Ils attendent sur le plateau que les spectateurs s'installent. Puis se présentent à tour de rôle, sans se presser. Nous devenons leurs confidents. Elle travaille dans un cabinet d'avocats spécialisé dans les divorces, lui est chargé de cours. Ils se sont rencontrés sans coup de foudre, ont deux enfants. Histoire classique, chronique presque banale des rapports entre époux. On comprendra bien vite que ces présentations liminaires s'inscrivent dans une entrevue pour un magazine féminin, lequel résumera sur papier glacé: «ils n'ont jamais oublié de faire de l'amour le centre de leur vie» ou encore «13 ans de vie conjugale et pas un faux pas». Trop parfait? Les dissonances ne tardent pas à surgir. 
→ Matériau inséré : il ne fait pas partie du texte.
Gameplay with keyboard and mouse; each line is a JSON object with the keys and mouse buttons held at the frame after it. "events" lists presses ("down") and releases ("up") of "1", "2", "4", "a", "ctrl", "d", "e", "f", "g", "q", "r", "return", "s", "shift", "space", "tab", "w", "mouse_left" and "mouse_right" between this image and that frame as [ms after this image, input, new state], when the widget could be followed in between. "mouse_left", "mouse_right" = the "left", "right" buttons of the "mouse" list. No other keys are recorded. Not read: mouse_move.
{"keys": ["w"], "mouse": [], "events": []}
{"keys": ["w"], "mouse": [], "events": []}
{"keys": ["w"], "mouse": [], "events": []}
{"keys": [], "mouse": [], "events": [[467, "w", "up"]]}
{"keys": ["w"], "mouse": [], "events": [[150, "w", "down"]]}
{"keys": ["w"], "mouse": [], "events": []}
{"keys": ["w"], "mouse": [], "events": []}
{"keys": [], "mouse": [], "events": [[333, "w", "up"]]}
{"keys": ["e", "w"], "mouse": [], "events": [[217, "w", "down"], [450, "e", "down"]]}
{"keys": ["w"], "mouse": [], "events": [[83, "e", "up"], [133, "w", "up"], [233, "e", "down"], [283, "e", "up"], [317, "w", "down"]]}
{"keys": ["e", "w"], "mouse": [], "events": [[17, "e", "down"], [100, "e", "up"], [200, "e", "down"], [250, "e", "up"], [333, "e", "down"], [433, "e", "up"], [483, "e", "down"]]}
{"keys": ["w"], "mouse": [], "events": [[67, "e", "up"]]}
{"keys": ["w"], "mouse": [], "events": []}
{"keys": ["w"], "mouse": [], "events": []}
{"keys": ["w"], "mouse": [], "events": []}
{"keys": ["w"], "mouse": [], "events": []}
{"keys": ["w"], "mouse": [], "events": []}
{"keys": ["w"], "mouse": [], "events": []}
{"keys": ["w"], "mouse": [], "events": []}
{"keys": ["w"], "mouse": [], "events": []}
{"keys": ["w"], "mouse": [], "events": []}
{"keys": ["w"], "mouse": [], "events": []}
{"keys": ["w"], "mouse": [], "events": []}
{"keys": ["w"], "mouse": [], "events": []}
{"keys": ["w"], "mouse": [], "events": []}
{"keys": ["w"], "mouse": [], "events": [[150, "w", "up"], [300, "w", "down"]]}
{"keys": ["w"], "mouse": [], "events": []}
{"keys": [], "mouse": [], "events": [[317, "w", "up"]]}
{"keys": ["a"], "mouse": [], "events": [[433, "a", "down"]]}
En 2h30 de spectacle (incluant entracte), Scènes de la vie conjugale effeuille les six feuilletons qu'Ingmar Bergman créa pour la télévision suédoise en 1972. 

À cette différence près: le couple très BCBG alors interprété au petit écran a été recadré en duo au profil plus ouvert dans la pièce de Tg STAN.

Frank Vercruyssen possède la bonhomie d'un François Damiens, Ruth Vega Fernandez est aussi brune et déterminée que l'actrice Liv Ullmann représentait une beauté tranquille blonde platine. 

Les références religieuses ont été gommées, de sorte que ce duo dépouillé de ses oripeaux bourgeois très années 1970 joue de la proximité avec le public actuel.

Les dialogues demeurent fidèles aux répliques d'Ingmar Bergman qui semblent avoir été écrites pour le plateau. 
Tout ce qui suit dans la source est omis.